By mid-November, we completed our sweep of international networks and bit into a large chunk of restricted experiment data (PASSCAL), improving our network count and distribution considerably toward the 90 to 100% category. The database has grown more than a terabyte in this short span of time.

November 2015
Fig 2. – MUSTANG Network Coverage Distribution – November 2015

We approach the gathering of metrics for MUSTANG in one of two ways:

  1. Distributed batch processing of an entire network-day, with a backlog queue that covers many days and weeks in a row.
  2. Scans of the MUSTANG catalog compared to the archive, which are recorded and later selectively polled for recomputation

The first method is how we process metrics in near to real time, running a workflow over selected networks (filtering for broadband channels) through the use of a scheduler that distributes jobs to multiple compute nodes. We have been routinely running about 140 jobs simultaneously, each able to act independently to fetch data from FDSN Web Services and send its results to MUSTANG for storage. We currently allow 1 to 2 days lag to real-time before we begin processing new data.

The scheduler can be set to run for many arbitrary days at a time as well, which is how we queue processing of the archive backlog. MUSTANG has been quite busy just cataloging the 300 TB of data we have at the DMC, going back more than 40 years. This means that we are continually busy looking for the next chunk of the archive to process.

The second method, recomputation, is a continual sustainment effort to keep the metrics in MUSTANG up to date with changes that occur in the archive. This is not as simple as it first sounds because

  1. The MUSTANG database is already huge and takes time to audit, and
  2. A lot can change in the archive in a short amount of time

Currently, the recomputation system performs regular polling of an up-to-date catalog that compares MUSTANG metrics to the state of data arriving in the archive. We can run a job at regular intervals that queries the catalog for missing metrics and stale metrics, both of which will tabulate a rerun of the workflow on that target. We have been expanding the reach of this recomputation scan, from the initial IRIS networks to covering all networks.

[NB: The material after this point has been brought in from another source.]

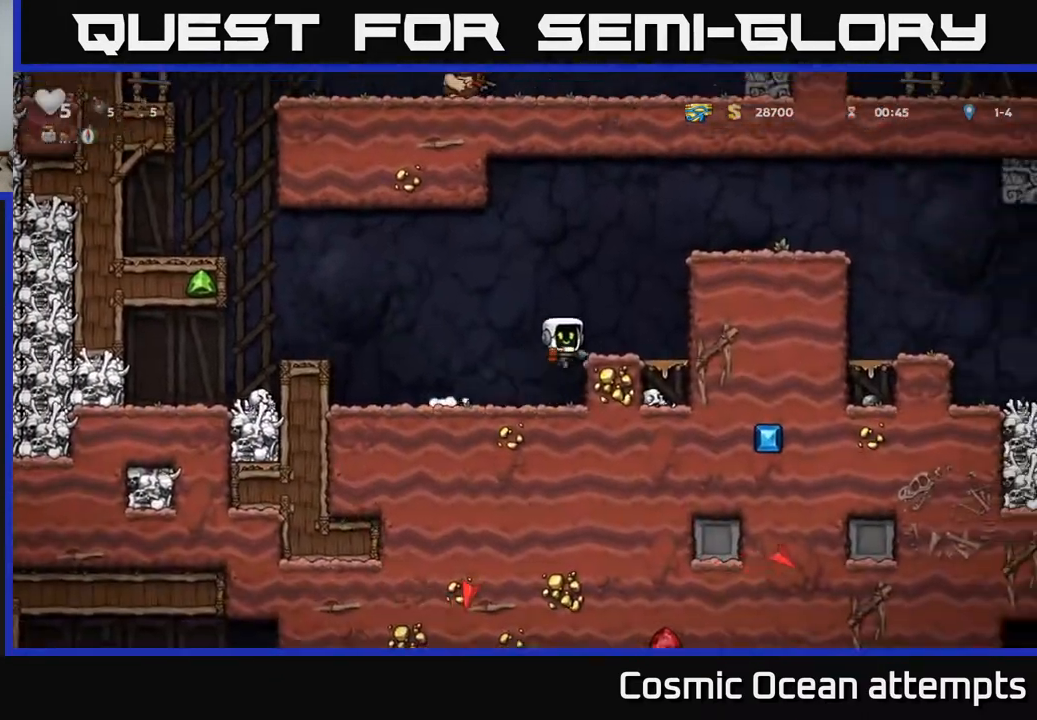
{"buttons": ["DPAD_RIGHT"], "right_stick": "center", "events": [[17, "A", "up"], [167, "DPAD_RIGHT", "up"], [300, "A", "down"], [383, "DPAD_RIGHT", "down"], [483, "A", "up"]]}
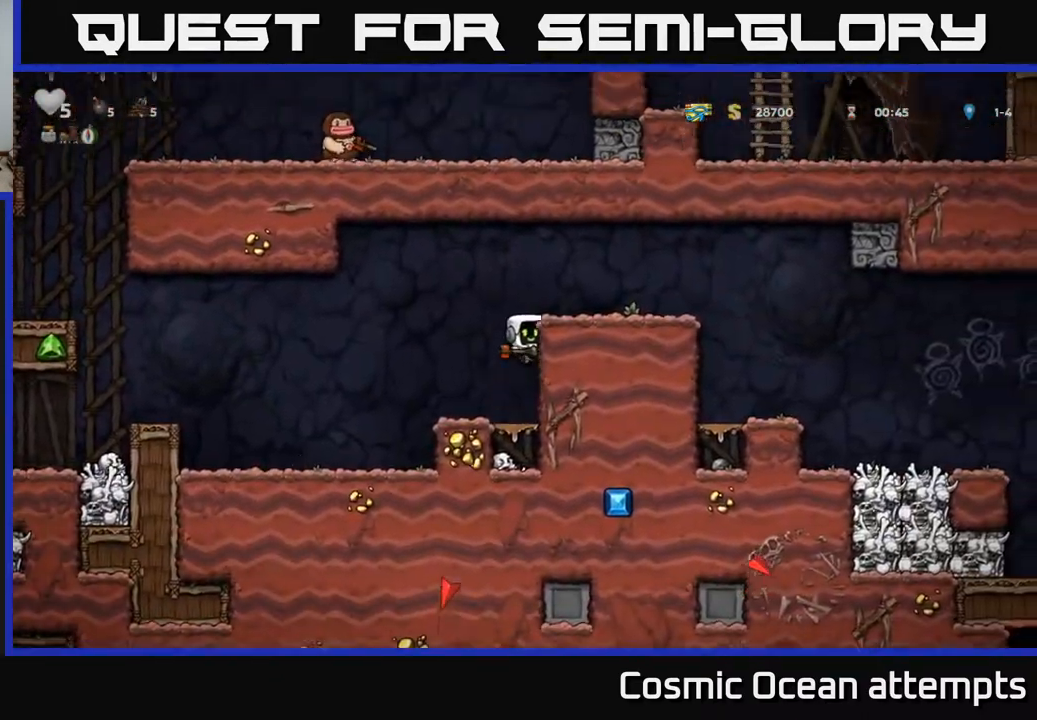
{"buttons": ["A", "DPAD_RIGHT"], "right_stick": "center", "events": [[150, "A", "down"], [267, "A", "up"], [483, "A", "down"]]}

We currently scan data that are one to two weeks old, about five days after MUSTANG first looks at it. This can help to catch late additions to the real-time feeds and ensure that the data being read in is complete. A second pass is made semi-monthly, scanning the prior month of data for late arrivals and corrections. We know it is not enough to stop there, though.

Because we are processing all of prior years and we can find ourselves updating and adding data for any point in time, we are developing the process for continually scanning all years and acting on the gaps in the metrics. In addition, we will find ways to enhance our sensitivity to other triggers that require some or all metrics to be recomputed: detecting changes in instrument metadata, changes in metrics algorithms, and anomalous metrics entries. These are all capabilities being rolled out over the next few weeks and months.

MUSTANG will keep very busy for some time to come. The ever-growing number of stations in present time, the addition of numerous temporary deployments in delayed time, and the constantly correcting landscape of data and metadata will demand the continued use of resources and expertise at the IRIS DMC to make MUSTANG a reliable and complete analytics catalog for data quality assurance.